The product launched this time is titled “VI Performance Focus Target Conversion Securities Investment Trust No. 1.” The core of its operation is that it invests less than 50% of its net assets in representative companies from core industries that lead the market; the remaining approximately 50% is allocated to high-quality short- and mid-term bonds. Typically, hybrid bond products of this type are designed to meet the needs of investors who want lower volatility than stock funds while also expecting returns higher than deposit interest rates.

Target conversion is also a feature of this product.

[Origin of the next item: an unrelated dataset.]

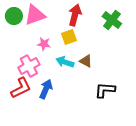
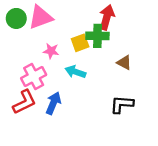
red arrow: (75, 15) -> (107, 17), moved
green cross: (112, 20) -> (97, 36), moved, turned -36
brown triangle: (86, 61) -> (124, 63), moved

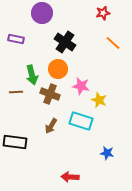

When the fund’s benchmark price reaches 1,060 won (based on Class A shares), its asset allocation shifts from the prior stocks- and bonds-based operation to focusing on domestic short-term bonds and ultra-short-term bond funds, money market funds, and liquidity assets. This can be understood as, after achieving a certain level of target return, the product aims to reduce risk and respond more steadily to redemption demand.

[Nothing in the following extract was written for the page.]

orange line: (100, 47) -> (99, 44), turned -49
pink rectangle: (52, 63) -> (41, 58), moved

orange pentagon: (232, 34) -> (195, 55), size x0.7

The product is set up as a unit-type public fund. The characteristic of a unit-type public fund is that after the specified subscription period ends, it no longer accepts additional funds, making it easier to establish an operating strategy based on the initially raised capital. The subscription period is from April 27 to May 8, and the establishment date is May 11. Investors may subscribe through major sales institutions such as Shinhan Bank, Kyobo Securities, IM Securities, and others.

In recent times, investment tendencies in the financial markets have increased, with investors paying more attention to both the direction of interest rates and stock market volatility. Against this backdrop, interest in hybrid products that focus neither exclusively on stocks nor exclusively on bonds has continued to rise. In this environment, the product enters the market in the form of combining proven corporate investment with safe assets. If, in the future, investment demand that emphasizes volatility management and achieving target returns continues to exist, this trend may lead to further increases in similar structured hybrid target conversion products.